Reproduce every line of the records below without changing anything.

/---

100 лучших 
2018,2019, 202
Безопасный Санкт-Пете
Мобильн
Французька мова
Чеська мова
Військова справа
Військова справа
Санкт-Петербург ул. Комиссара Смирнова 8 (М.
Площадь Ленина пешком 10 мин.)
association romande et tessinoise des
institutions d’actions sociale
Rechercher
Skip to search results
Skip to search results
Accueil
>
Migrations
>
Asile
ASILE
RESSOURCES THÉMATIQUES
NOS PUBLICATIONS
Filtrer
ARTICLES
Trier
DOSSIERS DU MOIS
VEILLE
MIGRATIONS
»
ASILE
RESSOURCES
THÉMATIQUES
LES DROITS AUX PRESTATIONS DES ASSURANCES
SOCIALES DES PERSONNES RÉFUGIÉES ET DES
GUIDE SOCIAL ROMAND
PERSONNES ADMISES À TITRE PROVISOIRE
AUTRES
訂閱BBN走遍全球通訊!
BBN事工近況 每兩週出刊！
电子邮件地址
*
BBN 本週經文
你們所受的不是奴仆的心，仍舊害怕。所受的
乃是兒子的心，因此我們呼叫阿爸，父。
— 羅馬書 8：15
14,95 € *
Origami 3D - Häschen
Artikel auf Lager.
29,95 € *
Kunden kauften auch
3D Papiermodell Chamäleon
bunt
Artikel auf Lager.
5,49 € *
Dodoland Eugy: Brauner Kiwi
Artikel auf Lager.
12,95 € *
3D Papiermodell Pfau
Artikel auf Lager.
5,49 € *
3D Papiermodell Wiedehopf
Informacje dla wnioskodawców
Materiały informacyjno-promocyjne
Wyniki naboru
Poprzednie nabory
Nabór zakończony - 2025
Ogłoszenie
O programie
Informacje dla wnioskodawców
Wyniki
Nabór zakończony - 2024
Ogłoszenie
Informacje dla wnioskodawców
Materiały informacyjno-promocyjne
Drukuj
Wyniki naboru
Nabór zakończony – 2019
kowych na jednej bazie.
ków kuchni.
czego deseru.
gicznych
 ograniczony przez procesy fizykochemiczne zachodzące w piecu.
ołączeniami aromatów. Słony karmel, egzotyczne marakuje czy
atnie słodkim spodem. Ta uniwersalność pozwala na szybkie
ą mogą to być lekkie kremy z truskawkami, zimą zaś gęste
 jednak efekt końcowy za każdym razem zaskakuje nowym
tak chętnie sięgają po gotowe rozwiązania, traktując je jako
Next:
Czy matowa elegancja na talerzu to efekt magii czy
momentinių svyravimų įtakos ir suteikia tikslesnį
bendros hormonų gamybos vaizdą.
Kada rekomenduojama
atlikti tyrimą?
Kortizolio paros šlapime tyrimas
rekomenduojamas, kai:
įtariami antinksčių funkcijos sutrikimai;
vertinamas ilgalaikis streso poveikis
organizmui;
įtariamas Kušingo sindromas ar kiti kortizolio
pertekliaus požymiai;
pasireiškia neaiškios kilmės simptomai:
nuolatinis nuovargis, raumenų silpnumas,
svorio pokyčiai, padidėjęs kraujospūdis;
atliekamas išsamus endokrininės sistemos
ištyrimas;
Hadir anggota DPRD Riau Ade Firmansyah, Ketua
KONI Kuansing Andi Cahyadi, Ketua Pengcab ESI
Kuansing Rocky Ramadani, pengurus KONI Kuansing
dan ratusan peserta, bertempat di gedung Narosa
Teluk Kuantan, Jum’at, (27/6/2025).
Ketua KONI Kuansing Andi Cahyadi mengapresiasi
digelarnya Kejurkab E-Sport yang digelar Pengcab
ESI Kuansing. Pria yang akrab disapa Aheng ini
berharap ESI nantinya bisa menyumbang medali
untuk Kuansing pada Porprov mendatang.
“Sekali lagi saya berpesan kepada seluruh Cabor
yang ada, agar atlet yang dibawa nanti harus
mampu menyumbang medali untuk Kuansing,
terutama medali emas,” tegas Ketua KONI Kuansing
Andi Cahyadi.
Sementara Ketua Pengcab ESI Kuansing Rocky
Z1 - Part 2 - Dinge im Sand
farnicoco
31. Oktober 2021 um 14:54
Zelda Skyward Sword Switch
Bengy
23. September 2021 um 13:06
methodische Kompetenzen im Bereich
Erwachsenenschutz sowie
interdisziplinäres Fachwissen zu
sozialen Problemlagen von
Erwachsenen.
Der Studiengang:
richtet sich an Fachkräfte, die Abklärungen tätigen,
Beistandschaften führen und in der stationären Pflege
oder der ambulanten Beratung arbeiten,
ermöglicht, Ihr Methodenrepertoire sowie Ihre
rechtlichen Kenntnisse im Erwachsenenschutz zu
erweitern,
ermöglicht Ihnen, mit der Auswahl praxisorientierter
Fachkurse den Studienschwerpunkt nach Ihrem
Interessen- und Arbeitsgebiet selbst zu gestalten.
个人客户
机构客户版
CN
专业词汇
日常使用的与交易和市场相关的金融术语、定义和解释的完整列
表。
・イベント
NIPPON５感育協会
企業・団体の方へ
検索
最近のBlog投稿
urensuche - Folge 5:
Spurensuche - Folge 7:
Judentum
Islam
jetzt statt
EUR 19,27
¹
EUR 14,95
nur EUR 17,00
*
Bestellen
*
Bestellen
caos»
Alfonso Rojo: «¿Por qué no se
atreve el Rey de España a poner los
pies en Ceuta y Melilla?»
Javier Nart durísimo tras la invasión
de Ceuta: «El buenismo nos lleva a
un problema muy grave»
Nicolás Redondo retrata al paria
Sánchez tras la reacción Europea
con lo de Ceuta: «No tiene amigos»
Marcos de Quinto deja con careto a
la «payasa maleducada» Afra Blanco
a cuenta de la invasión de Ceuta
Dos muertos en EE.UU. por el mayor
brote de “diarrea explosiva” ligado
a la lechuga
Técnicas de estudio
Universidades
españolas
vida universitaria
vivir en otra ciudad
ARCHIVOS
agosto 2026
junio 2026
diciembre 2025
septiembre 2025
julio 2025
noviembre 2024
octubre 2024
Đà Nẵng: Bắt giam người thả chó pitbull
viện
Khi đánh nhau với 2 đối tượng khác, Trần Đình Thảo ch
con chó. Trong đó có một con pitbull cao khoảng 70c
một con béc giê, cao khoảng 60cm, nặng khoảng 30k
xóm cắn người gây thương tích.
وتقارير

\---

ANSWER TO THIS TASK:
100 лучших 
2018,2019, 202
Безопасный Санкт-Пете
Мобильн
Французька мова
Чеська мова
Військова справа
Військова справа
Санкт-Петербург ул. Комиссара Смирнова 8 (М.
Площадь Ленина пешком 10 мин.)
association romande et tessinoise des
institutions d’actions sociale
Rechercher
Skip to search results
Skip to search results
Accueil
>
Migrations
>
Asile
ASILE
RESSOURCES THÉMATIQUES
NOS PUBLICATIONS
Filtrer
ARTICLES
Trier
DOSSIERS DU MOIS
VEILLE
MIGRATIONS
»
ASILE
RESSOURCES
THÉMATIQUES
LES DROITS AUX PRESTATIONS DES ASSURANCES
SOCIALES DES PERSONNES RÉFUGIÉES ET DES
GUIDE SOCIAL ROMAND
PERSONNES ADMISES À TITRE PROVISOIRE
AUTRES
訂閱BBN走遍全球通訊!
BBN事工近況 每兩週出刊！
电子邮件地址
*
BBN 本週經文
你們所受的不是奴仆的心，仍舊害怕。所受的
乃是兒子的心，因此我們呼叫阿爸，父。
— 羅馬書 8：15
14,95 € *
Origami 3D - Häschen
Artikel auf Lager.
29,95 € *
Kunden kauften auch
3D Papiermodell Chamäleon
bunt
Artikel auf Lager.
5,49 € *
Dodoland Eugy: Brauner Kiwi
Artikel auf Lager.
12,95 € *
3D Papiermodell Pfau
Artikel auf Lager.
5,49 € *
3D Papiermodell Wiedehopf
Informacje dla wnioskodawców
Materiały informacyjno-promocyjne
Wyniki naboru
Poprzednie nabory
Nabór zakończony - 2025
Ogłoszenie
O programie
Informacje dla wnioskodawców
Wyniki
Nabór zakończony - 2024
Ogłoszenie
Informacje dla wnioskodawców
Materiały informacyjno-promocyjne
Drukuj
Wyniki naboru
Nabór zakończony – 2019
kowych na jednej bazie.
ków kuchni.
czego deseru.
gicznych
 ograniczony przez procesy fizykochemiczne zachodzące w piecu.
ołączeniami aromatów. Słony karmel, egzotyczne marakuje czy
atnie słodkim spodem. Ta uniwersalność pozwala na szybkie
ą mogą to być lekkie kremy z truskawkami, zimą zaś gęste
 jednak efekt końcowy za każdym razem zaskakuje nowym
tak chętnie sięgają po gotowe rozwiązania, traktując je jako
Next:
Czy matowa elegancja na talerzu to efekt magii czy
momentinių svyravimų įtakos ir suteikia tikslesnį
bendros hormonų gamybos vaizdą.
Kada rekomenduojama
atlikti tyrimą?
Kortizolio paros šlapime tyrimas
rekomenduojamas, kai:
įtariami antinksčių funkcijos sutrikimai;
vertinamas ilgalaikis streso poveikis
organizmui;
įtariamas Kušingo sindromas ar kiti kortizolio
pertekliaus požymiai;
pasireiškia neaiškios kilmės simptomai:
nuolatinis nuovargis, raumenų silpnumas,
svorio pokyčiai, padidėjęs kraujospūdis;
atliekamas išsamus endokrininės sistemos
ištyrimas;
Hadir anggota DPRD Riau Ade Firmansyah, Ketua
KONI Kuansing Andi Cahyadi, Ketua Pengcab ESI
Kuansing Rocky Ramadani, pengurus KONI Kuansing
dan ratusan peserta, bertempat di gedung Narosa
Teluk Kuantan, Jum’at, (27/6/2025).
Ketua KONI Kuansing Andi Cahyadi mengapresiasi
digelarnya Kejurkab E-Sport yang digelar Pengcab
ESI Kuansing. Pria yang akrab disapa Aheng ini
berharap ESI nantinya bisa menyumbang medali
untuk Kuansing pada Porprov mendatang.
“Sekali lagi saya berpesan kepada seluruh Cabor
yang ada, agar atlet yang dibawa nanti harus
mampu menyumbang medali untuk Kuansing,
terutama medali emas,” tegas Ketua KONI Kuansing
Andi Cahyadi.
Sementara Ketua Pengcab ESI Kuansing Rocky
Z1 - Part 2 - Dinge im Sand
farnicoco
31. Oktober 2021 um 14:54
Zelda Skyward Sword Switch
Bengy
23. September 2021 um 13:06
methodische Kompetenzen im Bereich
Erwachsenenschutz sowie
interdisziplinäres Fachwissen zu
sozialen Problemlagen von
Erwachsenen.
Der Studiengang:
richtet sich an Fachkräfte, die Abklärungen tätigen,
Beistandschaften führen und in der stationären Pflege
oder der ambulanten Beratung arbeiten,
ermöglicht, Ihr Methodenrepertoire sowie Ihre
rechtlichen Kenntnisse im Erwachsenenschutz zu
erweitern,
ermöglicht Ihnen, mit der Auswahl praxisorientierter
Fachkurse den Studienschwerpunkt nach Ihrem
Interessen- und Arbeitsgebiet selbst zu gestalten.
个人客户
机构客户版
CN
专业词汇
日常使用的与交易和市场相关的金融术语、定义和解释的完整列
表。
・イベント
NIPPON５感育協会
企業・団体の方へ
検索
最近のBlog投稿
urensuche - Folge 5:
Spurensuche - Folge 7:
Judentum
Islam
jetzt statt
EUR 19,27
¹
EUR 14,95
nur EUR 17,00
*
Bestellen
*
Bestellen
caos»
Alfonso Rojo: «¿Por qué no se
atreve el Rey de España a poner los
pies en Ceuta y Melilla?»
Javier Nart durísimo tras la invasión
de Ceuta: «El buenismo nos lleva a
un problema muy grave»
Nicolás Redondo retrata al paria
Sánchez tras la reacción Europea
con lo de Ceuta: «No tiene amigos»
Marcos de Quinto deja con careto a
la «payasa maleducada» Afra Blanco
a cuenta de la invasión de Ceuta
Dos muertos en EE.UU. por el mayor
brote de “diarrea explosiva” ligado
a la lechuga
Técnicas de estudio
Universidades
españolas
vida universitaria
vivir en otra ciudad
ARCHIVOS
agosto 2026
junio 2026
diciembre 2025
septiembre 2025
julio 2025
noviembre 2024
octubre 2024
Đà Nẵng: Bắt giam người thả chó pitbull
viện
Khi đánh nhau với 2 đối tượng khác, Trần Đình Thảo ch
con chó. Trong đó có một con pitbull cao khoảng 70c
một con béc giê, cao khoảng 60cm, nặng khoảng 30k
xóm cắn người gây thương tích.
وتقارير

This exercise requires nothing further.